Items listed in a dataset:
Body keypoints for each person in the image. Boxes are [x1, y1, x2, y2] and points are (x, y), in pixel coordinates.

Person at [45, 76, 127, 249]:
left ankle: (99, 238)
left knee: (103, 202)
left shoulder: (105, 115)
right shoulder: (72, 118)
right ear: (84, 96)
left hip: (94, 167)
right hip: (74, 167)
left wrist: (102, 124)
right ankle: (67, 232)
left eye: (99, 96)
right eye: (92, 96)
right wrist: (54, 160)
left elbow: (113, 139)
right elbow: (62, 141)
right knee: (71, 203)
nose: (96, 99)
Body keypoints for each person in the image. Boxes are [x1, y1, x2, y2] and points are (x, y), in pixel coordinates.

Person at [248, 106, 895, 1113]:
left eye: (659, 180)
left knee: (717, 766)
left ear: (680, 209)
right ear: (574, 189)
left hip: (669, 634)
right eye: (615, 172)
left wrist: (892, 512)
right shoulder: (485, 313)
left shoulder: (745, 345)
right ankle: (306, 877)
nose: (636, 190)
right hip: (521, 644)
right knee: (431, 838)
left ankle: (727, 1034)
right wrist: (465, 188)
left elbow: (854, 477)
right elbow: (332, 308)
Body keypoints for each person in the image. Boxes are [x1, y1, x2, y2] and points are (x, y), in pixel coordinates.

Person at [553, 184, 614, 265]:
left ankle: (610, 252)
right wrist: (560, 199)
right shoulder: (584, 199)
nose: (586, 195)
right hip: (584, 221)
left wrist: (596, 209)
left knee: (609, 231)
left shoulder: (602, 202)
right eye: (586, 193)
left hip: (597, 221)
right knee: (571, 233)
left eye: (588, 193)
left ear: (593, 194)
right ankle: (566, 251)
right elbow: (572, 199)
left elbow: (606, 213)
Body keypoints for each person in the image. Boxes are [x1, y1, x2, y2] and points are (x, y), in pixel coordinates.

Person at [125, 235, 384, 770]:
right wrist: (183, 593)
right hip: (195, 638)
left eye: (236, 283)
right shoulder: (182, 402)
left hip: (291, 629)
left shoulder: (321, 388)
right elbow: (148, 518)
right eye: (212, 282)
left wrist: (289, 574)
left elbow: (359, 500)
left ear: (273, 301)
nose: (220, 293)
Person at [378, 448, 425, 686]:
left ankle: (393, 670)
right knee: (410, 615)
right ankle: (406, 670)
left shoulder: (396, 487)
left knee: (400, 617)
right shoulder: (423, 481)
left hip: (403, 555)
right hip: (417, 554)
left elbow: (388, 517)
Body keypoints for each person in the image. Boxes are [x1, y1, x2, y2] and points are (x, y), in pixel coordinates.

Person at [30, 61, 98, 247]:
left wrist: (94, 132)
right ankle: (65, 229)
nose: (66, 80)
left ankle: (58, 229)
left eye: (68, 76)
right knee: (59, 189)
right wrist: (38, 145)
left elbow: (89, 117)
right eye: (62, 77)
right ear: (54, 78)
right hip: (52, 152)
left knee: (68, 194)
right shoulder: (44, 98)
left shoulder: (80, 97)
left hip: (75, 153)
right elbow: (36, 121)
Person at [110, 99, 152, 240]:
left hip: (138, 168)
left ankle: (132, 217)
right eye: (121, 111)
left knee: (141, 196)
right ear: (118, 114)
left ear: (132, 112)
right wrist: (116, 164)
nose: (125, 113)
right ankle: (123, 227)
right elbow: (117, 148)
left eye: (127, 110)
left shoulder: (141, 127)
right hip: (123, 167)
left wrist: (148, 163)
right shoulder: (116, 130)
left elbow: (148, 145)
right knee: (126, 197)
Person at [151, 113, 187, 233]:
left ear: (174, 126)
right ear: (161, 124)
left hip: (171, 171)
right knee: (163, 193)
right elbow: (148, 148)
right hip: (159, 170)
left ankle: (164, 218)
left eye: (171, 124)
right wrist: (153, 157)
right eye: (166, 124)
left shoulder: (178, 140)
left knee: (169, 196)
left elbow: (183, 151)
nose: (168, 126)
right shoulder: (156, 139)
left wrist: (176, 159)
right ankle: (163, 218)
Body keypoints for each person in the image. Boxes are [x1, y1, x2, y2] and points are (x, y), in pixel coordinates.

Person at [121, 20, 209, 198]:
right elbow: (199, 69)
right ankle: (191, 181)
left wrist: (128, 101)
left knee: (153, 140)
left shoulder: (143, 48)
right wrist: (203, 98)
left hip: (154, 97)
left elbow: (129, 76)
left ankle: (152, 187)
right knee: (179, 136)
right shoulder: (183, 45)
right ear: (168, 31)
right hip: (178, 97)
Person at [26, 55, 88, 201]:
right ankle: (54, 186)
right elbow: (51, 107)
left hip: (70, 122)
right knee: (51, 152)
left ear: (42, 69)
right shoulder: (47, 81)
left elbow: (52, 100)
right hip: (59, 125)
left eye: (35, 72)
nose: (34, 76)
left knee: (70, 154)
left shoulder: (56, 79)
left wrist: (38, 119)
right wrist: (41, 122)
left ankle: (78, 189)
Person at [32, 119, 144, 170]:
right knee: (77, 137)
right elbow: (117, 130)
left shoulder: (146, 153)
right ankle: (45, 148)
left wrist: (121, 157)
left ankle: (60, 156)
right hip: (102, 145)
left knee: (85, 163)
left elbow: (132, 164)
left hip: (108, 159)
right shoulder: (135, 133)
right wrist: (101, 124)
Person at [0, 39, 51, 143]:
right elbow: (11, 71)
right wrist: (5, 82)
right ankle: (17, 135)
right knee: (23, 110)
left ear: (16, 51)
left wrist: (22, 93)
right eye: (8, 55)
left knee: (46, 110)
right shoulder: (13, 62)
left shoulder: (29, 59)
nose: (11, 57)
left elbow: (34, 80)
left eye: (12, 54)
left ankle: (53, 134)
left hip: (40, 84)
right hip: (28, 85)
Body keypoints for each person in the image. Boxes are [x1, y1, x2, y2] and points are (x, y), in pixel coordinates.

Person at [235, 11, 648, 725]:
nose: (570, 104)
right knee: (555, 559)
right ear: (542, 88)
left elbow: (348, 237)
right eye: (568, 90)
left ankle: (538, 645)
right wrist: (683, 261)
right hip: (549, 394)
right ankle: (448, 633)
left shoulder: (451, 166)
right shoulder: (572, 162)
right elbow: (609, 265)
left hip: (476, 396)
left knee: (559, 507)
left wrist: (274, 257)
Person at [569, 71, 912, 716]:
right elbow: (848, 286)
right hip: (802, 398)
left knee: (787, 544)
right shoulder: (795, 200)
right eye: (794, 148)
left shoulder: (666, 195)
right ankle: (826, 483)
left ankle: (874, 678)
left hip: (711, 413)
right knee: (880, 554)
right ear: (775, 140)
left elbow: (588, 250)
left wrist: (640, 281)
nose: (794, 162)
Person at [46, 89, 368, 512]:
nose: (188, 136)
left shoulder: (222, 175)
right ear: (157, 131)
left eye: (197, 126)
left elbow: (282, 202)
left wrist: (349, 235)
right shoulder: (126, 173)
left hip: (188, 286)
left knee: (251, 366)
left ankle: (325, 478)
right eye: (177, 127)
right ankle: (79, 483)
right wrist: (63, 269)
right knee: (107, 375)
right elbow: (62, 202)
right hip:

- Problem requirements:
Report only how many lines in the entries contain "nose".

- Solution for this task:
12